Need a touchdown on 4th down and goal.
And Kirk Cousins panics and lines up under the right guard. pic.twitter.com/pZkoBFhlQy
Cousins literally spends the whole pre-snap trying to get his guys lined up right, and watching that they do, rather than looking for the center, takes a timeout to avoid a delay, but he’s the stupid one? Panics? I think not. And yet this is the take on Cousins that all the national media pick up on.
On to Detroit
As I wrote in my matchup preview, this was a tough matchup for the Vikings, particularly given their depleted defensive line. To be honest, they fared better than I thought they might, and it was their surprising turnovers (the Vikings led the league with fewest turnovers) that really made the difference, giving the 9ers 10 points on very short fields.
But at this point the Vikings schedule gets easier, and they maintain the 7th seed in the NFC post-season tournament. They also should be getting hopefully a stream of players back over the next few weeks. Dalvin Tomlinson. Michael Pierce. Hopefully Everson Griffen. Meanwhile guys like Sheldon Richardson may have more of an impact down the stretch than they have in the season so far. The coaching staff has also latched on to an approach that serves them well, although it wasn’t enough in this game. But they put their players in a position to win, they just didn’t execute as well as they did last week against the Packers, and were disadvantaged this week with a few non-calls.
The loss of Dalvin Cook, if he does miss time with a separated shoulder, while significant as he is a much loved and respected team captain, may not be as much a one as it seems on the field.

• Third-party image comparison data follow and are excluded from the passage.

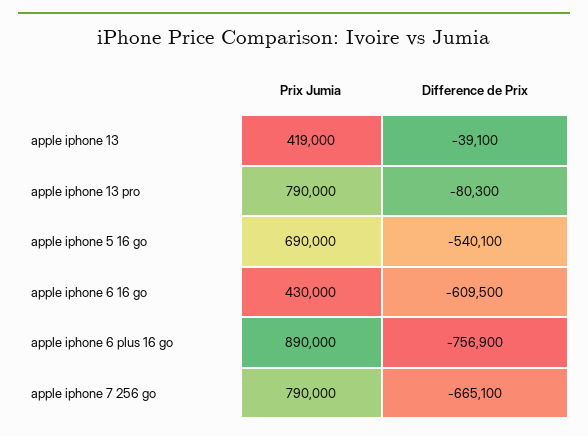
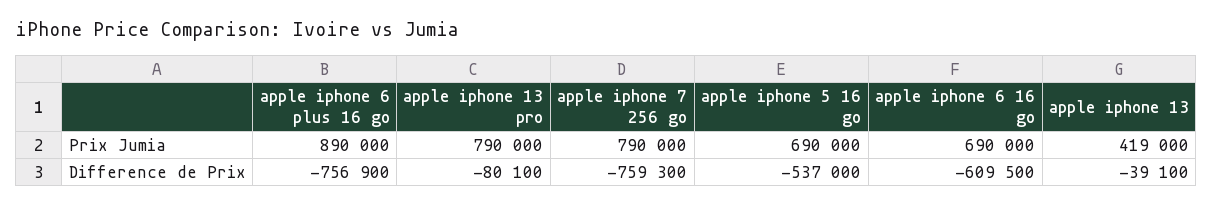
  {
    "Prix Jumia": {
      "apple iphone 13": 419000,
      "apple iphone 13 pro": 790000,
      "apple iphone 5 16 go": 690000,
-     "apple iphone 6 16 go": 430000,
+     "apple iphone 6 16 go": 690000,
      "apple iphone 6 plus 16 go": 890000,
      "apple iphone 7 256 go": 790000
    },
    "Difference de Prix": {
      "apple iphone 13": -39100,
-     "apple iphone 13 pro": -80300,
+     "apple iphone 13 pro": -80100,
-     "apple iphone 5 16 go": -540100,
+     "apple iphone 5 16 go": -537000,
      "apple iphone 6 16 go": -609500,
      "apple iphone 6 plus 16 go": -756900,
-     "apple iphone 7 256 go": -665100
+     "apple iphone 7 256 go": -759300
    }
  }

He hasn’t played at the same level he has in previous years this season, and between Alexander Mattison and Kene Nwangwu, who Mike Zimmer said is likely to get more playing time (due to Cook’s injury), they may well replace Cook’s production.
Of bigger significance is the potential loss of Christian Darrisaw, who left the game early with an apparent knee injury. It’s unclear the extent of the injury, but he did walk off on his own power. Hopefully we’ll have a better idea in the next few days or tomorrow just what his injury is. Hopefully it’s not one that will force him to miss much time, and maybe none at all.
But the remainder of the Vikings schedule- Lions, Bears twice, Pittsburgh- even the Rams look very beatable. The only real tougher challenge with be on the road against the Packers. Going 4-2 or 5-1 will likely gain them a playoff spot, and this year the post-season tournament is wide open in both conferences. The ‘Any Given Sunday’ mantra has never been more true, looking at how the post-season may shake out this season.